■ Activity:
Reproduce the listing below exactly, from its first line down to and including the line with "middle dip: (283, 229)".

*** Opening Dataset ***

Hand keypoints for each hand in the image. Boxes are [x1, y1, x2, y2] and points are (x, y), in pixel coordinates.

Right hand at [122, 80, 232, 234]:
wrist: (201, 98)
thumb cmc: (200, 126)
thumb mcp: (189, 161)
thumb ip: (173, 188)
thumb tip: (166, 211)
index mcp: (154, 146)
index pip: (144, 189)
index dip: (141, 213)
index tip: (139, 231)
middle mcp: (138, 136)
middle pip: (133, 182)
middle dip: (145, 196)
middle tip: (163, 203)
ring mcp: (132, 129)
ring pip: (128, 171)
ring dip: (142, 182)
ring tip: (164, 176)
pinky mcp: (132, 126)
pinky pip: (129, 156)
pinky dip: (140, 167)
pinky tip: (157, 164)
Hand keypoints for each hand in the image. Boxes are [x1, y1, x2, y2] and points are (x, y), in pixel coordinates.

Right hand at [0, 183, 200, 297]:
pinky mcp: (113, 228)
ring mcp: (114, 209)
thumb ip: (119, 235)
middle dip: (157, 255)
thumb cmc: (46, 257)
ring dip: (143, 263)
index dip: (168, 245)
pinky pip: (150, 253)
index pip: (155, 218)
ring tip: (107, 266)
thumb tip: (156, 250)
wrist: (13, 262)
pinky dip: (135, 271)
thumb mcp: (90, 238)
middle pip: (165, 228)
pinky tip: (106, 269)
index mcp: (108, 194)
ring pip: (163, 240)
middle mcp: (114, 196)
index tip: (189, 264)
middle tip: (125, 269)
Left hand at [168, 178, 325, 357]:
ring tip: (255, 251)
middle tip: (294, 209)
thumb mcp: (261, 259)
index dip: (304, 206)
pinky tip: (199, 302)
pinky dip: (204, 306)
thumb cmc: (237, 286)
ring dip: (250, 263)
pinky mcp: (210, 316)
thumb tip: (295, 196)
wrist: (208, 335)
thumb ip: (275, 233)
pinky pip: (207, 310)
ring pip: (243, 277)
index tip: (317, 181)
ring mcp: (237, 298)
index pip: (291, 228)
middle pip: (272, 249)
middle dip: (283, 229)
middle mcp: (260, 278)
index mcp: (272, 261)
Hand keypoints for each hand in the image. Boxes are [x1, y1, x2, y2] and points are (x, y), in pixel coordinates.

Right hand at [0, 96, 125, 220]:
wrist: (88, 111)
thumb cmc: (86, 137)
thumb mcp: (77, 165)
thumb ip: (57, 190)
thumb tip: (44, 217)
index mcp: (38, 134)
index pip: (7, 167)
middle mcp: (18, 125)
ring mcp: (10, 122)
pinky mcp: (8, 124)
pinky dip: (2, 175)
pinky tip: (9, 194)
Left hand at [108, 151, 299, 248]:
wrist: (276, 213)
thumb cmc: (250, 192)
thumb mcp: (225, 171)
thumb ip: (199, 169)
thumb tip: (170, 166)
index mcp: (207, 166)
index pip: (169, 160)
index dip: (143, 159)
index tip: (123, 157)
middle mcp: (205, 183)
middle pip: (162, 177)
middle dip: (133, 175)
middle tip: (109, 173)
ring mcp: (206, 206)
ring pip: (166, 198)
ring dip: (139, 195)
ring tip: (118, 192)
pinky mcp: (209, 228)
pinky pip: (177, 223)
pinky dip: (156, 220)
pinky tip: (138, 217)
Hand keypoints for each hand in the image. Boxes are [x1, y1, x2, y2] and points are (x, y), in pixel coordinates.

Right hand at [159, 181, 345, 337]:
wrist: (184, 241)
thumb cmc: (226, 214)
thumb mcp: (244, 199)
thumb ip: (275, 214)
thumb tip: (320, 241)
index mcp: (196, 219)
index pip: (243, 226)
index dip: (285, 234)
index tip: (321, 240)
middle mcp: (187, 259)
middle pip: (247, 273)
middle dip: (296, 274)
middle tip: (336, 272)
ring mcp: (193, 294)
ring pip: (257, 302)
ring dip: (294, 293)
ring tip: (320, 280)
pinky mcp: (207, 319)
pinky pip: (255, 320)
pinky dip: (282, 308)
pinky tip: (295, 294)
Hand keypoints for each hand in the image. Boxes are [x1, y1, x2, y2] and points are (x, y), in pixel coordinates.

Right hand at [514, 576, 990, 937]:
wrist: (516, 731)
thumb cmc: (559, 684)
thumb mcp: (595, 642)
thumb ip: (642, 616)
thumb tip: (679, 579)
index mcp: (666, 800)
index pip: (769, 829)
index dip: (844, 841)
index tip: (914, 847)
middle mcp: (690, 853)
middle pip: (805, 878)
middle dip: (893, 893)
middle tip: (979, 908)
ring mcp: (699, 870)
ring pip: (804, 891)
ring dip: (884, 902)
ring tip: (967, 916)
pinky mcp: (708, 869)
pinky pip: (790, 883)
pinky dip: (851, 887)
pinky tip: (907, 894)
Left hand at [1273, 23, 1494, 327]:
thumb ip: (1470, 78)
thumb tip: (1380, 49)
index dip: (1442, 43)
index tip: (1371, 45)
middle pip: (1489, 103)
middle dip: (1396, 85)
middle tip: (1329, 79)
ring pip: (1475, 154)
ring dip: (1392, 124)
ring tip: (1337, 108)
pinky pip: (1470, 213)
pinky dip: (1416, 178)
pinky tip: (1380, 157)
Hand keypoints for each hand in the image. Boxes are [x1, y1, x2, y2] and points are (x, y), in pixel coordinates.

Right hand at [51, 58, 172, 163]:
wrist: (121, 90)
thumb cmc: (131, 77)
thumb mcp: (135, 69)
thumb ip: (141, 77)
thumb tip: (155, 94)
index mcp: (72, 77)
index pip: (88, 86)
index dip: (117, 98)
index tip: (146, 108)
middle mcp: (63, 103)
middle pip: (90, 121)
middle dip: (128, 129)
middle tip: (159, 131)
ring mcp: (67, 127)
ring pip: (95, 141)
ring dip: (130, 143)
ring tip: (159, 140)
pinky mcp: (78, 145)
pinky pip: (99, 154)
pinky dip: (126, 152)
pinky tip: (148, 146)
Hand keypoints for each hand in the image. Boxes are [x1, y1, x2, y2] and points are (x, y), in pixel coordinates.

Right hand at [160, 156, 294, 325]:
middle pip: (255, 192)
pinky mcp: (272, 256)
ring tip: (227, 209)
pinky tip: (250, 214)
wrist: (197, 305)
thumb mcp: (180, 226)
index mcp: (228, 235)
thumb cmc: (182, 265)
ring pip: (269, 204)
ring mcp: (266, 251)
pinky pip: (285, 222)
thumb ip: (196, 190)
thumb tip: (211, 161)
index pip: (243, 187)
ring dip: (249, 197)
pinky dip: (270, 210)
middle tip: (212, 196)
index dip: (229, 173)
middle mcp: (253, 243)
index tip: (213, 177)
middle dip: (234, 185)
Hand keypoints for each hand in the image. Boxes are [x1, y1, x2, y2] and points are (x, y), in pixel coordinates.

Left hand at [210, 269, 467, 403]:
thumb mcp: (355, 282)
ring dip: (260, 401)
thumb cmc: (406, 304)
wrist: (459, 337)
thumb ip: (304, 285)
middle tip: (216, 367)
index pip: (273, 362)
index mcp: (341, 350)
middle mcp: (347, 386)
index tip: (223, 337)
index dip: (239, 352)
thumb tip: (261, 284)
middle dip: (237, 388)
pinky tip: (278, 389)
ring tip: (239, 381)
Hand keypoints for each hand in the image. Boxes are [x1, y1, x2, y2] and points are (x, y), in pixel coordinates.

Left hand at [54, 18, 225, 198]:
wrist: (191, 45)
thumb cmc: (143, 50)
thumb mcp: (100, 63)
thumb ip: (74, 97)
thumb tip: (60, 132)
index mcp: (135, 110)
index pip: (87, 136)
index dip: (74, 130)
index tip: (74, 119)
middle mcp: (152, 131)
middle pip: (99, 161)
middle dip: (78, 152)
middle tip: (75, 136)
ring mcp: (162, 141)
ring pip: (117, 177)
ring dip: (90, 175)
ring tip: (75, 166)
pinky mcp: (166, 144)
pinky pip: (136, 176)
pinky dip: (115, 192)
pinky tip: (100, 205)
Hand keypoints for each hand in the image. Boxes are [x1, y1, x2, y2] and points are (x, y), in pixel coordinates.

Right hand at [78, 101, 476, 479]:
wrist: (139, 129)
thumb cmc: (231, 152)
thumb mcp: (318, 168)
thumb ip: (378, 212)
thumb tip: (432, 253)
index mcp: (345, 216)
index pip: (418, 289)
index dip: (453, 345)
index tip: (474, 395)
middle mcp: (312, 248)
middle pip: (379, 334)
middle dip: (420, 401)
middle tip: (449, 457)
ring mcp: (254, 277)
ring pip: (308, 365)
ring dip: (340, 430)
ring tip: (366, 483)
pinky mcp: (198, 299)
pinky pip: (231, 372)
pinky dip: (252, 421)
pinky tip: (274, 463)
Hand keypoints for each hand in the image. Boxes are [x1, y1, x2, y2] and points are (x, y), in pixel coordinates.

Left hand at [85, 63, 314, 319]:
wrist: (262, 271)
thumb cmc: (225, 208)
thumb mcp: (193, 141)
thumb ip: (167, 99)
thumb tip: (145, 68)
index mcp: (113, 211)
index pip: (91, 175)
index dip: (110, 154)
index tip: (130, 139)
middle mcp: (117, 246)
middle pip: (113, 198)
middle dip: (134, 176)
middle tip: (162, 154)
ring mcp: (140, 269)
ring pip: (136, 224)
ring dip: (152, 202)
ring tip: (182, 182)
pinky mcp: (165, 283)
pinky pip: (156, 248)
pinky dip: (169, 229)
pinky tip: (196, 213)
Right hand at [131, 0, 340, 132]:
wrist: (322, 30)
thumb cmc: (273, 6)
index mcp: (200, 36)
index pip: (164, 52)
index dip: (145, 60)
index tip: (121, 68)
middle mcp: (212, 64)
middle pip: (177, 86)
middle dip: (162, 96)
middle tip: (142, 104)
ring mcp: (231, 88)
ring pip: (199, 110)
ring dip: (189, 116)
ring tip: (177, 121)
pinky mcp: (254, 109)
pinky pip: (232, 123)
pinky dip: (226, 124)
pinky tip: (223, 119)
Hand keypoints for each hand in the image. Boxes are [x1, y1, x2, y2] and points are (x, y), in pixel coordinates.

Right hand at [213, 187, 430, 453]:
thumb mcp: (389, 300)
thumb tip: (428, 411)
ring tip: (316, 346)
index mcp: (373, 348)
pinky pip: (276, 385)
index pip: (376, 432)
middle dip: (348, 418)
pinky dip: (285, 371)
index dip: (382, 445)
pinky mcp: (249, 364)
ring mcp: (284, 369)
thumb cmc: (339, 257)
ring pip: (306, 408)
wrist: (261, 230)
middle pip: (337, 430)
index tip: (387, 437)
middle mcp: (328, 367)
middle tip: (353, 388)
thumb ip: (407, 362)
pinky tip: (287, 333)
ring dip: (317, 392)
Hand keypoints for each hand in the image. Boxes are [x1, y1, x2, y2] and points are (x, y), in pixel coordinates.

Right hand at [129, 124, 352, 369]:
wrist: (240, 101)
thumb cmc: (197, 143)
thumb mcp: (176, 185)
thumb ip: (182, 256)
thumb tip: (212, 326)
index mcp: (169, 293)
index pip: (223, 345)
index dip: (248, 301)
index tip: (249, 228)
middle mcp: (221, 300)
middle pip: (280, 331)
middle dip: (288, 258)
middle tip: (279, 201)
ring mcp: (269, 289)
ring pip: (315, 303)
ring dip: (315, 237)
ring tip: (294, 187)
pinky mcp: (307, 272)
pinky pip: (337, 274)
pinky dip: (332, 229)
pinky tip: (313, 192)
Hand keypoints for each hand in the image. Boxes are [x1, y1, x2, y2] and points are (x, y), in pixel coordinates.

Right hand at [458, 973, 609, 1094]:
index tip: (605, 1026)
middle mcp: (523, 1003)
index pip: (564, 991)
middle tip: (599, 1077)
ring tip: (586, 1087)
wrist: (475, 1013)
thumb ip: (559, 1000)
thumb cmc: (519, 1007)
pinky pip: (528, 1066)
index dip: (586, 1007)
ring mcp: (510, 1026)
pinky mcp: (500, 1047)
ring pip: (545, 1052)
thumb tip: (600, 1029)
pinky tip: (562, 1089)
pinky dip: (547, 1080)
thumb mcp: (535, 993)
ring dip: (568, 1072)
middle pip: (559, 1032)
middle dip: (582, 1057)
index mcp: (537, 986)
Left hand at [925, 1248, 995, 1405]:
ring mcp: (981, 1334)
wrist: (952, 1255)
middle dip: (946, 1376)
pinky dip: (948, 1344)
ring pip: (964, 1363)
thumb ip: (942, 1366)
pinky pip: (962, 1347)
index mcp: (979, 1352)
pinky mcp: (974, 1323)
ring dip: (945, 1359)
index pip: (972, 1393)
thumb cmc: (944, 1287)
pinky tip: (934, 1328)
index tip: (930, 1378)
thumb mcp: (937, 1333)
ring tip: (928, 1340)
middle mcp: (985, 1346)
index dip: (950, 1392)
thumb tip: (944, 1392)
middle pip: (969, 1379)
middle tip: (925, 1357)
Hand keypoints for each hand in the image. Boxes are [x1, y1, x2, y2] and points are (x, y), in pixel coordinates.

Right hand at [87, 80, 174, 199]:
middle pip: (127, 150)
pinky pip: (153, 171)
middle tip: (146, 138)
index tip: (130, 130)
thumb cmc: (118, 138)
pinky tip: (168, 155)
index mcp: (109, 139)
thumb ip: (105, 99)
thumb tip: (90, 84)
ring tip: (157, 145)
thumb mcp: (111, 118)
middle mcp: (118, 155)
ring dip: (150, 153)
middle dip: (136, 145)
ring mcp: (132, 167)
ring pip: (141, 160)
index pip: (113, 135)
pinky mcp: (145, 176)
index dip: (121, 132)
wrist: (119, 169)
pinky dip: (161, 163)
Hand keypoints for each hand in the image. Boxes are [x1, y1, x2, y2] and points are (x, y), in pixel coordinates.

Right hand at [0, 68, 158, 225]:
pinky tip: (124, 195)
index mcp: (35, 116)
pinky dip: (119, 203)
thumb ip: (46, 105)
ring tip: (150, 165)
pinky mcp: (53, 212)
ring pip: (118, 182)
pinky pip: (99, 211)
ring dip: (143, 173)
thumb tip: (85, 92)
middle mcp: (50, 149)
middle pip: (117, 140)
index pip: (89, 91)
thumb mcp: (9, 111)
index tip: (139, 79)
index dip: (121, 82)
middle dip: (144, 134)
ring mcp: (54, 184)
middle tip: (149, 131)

*** Closing Dataset ***

■ Result for this task:
Hand keypoints for each hand in the image. Boxes are [x1, y1, x2, y2] and points are (x, y), in pixel coordinates.

Right hand at [122, 80, 232, 234]:
wrist: (201, 98)
thumb cmc: (200, 126)
thumb mcp: (189, 161)
thumb ip: (173, 188)
thumb tip: (166, 211)
index mcp: (154, 146)
index pip: (144, 189)
index dip: (141, 213)
index tip: (139, 231)
middle mcp: (138, 136)
middle pip: (133, 182)
middle dip: (145, 196)
middle tip: (163, 203)
ring mcp: (132, 129)
ring pip: (128, 171)
ring dip: (142, 182)
ring tip: (164, 176)
pinky mcp: (132, 126)
pinky pip: (129, 156)
pinky dip: (140, 167)
pinky tip: (157, 164)
Hand keypoints for each hand in the image. Boxes are [x1, y1, x2, y2] and points are (x, y), in pixel coordinates.

Right hand at [0, 183, 200, 297]:
pinky mcp: (113, 228)
ring mcp: (114, 209)
thumb ip: (119, 235)
middle dip: (157, 255)
thumb cmc: (46, 257)
ring dip: (143, 263)
index dip: (168, 245)
pinky pip: (150, 253)
index pip: (155, 218)
ring tip: (107, 266)
thumb tip: (156, 250)
wrist: (13, 262)
pinky dip: (135, 271)
thumb mcp: (90, 238)
middle pip: (165, 228)
pinky tip: (106, 269)
index mcp: (108, 194)
ring pip: (163, 240)
middle mcp: (114, 196)
index tip: (189, 264)
middle tip: (125, 269)
Left hand at [168, 178, 325, 357]:
ring tip: (255, 251)
middle tip: (294, 209)
thumb mcp: (261, 259)
index dip: (304, 206)
pinky tip: (199, 302)
pinky dip: (204, 306)
thumb cmc: (237, 286)
ring dip: (250, 263)
pinky mcp: (210, 316)
thumb tip: (295, 196)
wrist: (208, 335)
thumb ip: (275, 233)
pinky pip: (207, 310)
ring pip: (243, 277)
index tip: (317, 181)
ring mcp: (237, 298)
index pip: (291, 228)
middle pip: (272, 249)
middle dip: (283, 229)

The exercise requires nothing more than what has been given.